Here, to the extent plaintiff is attempting to place liability on the defendants named in his complaint, his claims would arise from decisions made during the inmate grievance process, not from the original medical decisions. Such allegations are insufficient to find liability.


Plaintiff's claims are based on a decision made by his medical care provider to discontinue his lower bunk chrono. Instead of naming the individual provider who made that decision, plaintiff only names as defendants those individuals who were connected with his inmate grievance. As individuals can only be responsible for their own actions in a § 1983 action, plaintiff's claim against these defendants are insufficient. In addition, while he exhausted his claims regarding the denial of a low bunk chrono, he failed to exhaust any failure to protect claim against defendant Deward. Thus, defendants' motion for summary judgment should be granted.*fn7

Based on the foregoing, the undersigned recommends that:

1. Defendants' motion for summary judgment (Doc. 27) be granted;

2. Plaintiff's motion for summary judgment (Doc. 33) be denied;

3. Judgment be entered in favor of defendants; and

4. The Clerk of the Court be directed to close this case.

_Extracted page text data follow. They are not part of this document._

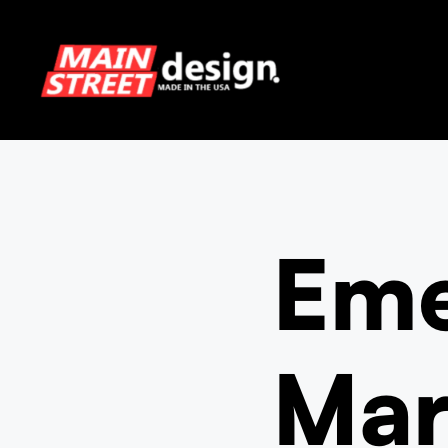
Skip
to
content
Eme
Mar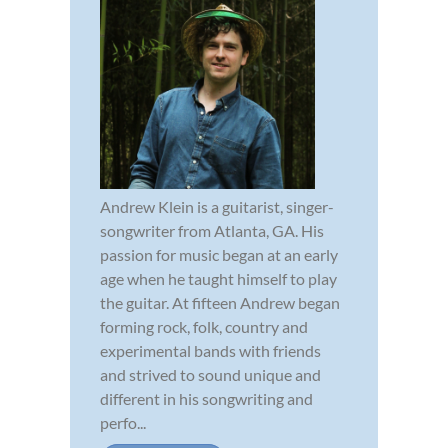
Andrew Klein is a guitarist, singer-
songwriter from Atlanta, GA. His
passion for music began at an early
age when he taught himself to play
the guitar. At fifteen Andrew began
forming rock, folk, country and
experimental bands with friends
and strived to sound unique and
different in his songwriting and
perfo...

These findings and recommendations are submitted to the United States District Judge assigned to the case, pursuant to the provisions of 28 U.S.C. § 636(b)(l). Within 14 days after being served with these findings and recommendations, any party may file written objections with the court. Responses to objections shall be filed within 14 days after service of objections. Failure to file objections within the specified time may waive the right to appeal. See Martinez v. Ylst, 951 F.2d 1153 (9th Cir. 1991).